The dry room will be located within Volkswagen’s battery cell gigafactory, currently being built at the site in Salzgitter. It will occupy an area of five soccer fields.
Volkswagen’s first Group-owned battery cell factory is being built in Salzgitter. From 2025, unit cells for the volume segment will be produced there, and the cell factory will prospectively have an annual capacity of 40 GWh - sufficient for around 500,000 electric vehicles.
“Receiving this contract is an achievement of strategic relevance for Exyte and demonstrates the trust world-class companies have in our ability to deliver top-tier projects. We are enthusiastic about contributing to the European automotive sector’s transition to sustainable mobility,” said Exyte CEO, Dr Wolfgang Büchele.
Exyte sees great potential in the design and build approach for projects for battery cell gigafactories including dry rooms.

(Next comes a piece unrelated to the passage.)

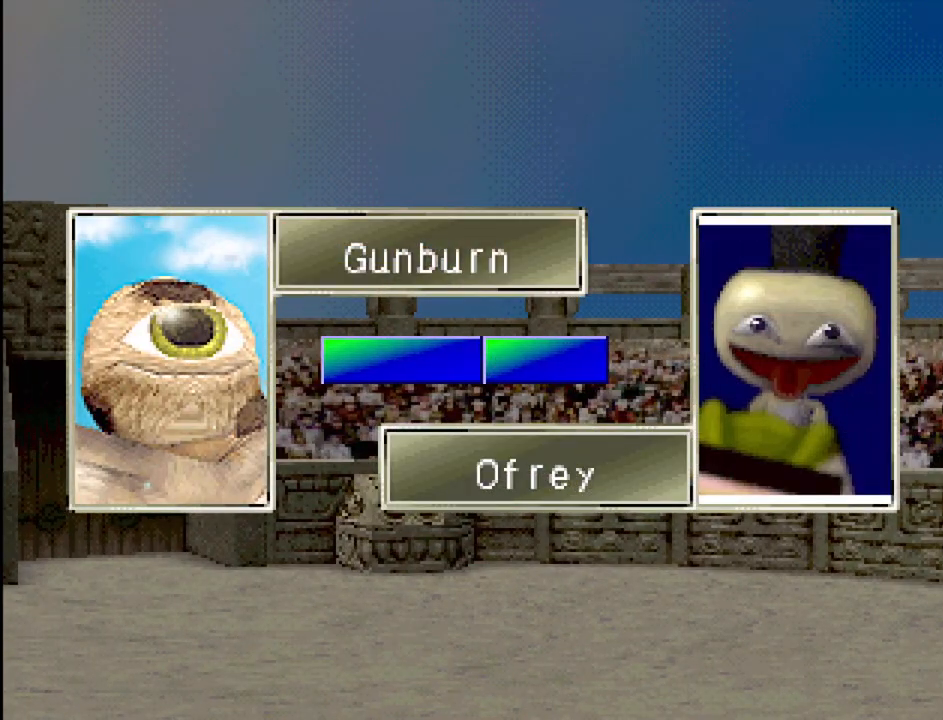
{"buttons": [], "events": []}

According to expert estimates, up to 150 gigafactories will be built worldwide in the coming years. In Europe alone, 30 gigafactories are currently being planned to enable electromobility to ramp up. “The design and construction of battery cell production facilities is a business area that will continue to develop positively, putting Exyte in an ideal position to create more opportunities to grow profitably in the future,” Büchele says.
Dry room is vital for battery cell production
In Salzgitter, Exyte is responsible for the detailed design, procurement, construction and commissioning of the required dry room including the exhaust treatment and particle monitoring for increased operator safety. Battery cell production requires a clean and dry environment which needs to be strictly monitored and controlled, and the dry room is central to this. Aspects such as humidity and particle contamination must be kept at a minimum as they can impact the quality and reliability of the battery cells produced.
“Designing and constructing a large-scale production area that can consistently provide an atmosphere with close to zero percent relative humidity, among other parameters, is nothing short of an engineering feat and one which Exyte excels at,” said Mark Garvey, President of Exyte’s Global Business Unit Advanced Technology Facilities.
With vast experience in delivering semiconductor fabs globally for over half a century, and having already designed and built a gigafactory with what is currently the largest dry room in Europe, Exyte has a proven track record and the profound expertise to successfully execute the project in Salzgitter.
Garvey added: “This is another significant milestone not just for Exyte but also for our client as both companies are committed to supporting the rising megatrend of electromobility for a more sustainable automotive industry.”
Salzgitter: a blueprint for Volkswagen’s global expansion
The new plant in Salzgitter will act as the blueprint and a prelude to Volkswagen’s plan to expand the electric vehicle battery cell production capabilities across Europe and North America.
Until 2030, Volkswagen plans to invest over 20 billion euro in the development of the battery business to generate over 20 billion euro in annual sales and create up to 20,000 jobs in Europe alone. Both Valencia, Spain, and Ontario, Canada, have already been announced as the locations for their next gigafactories.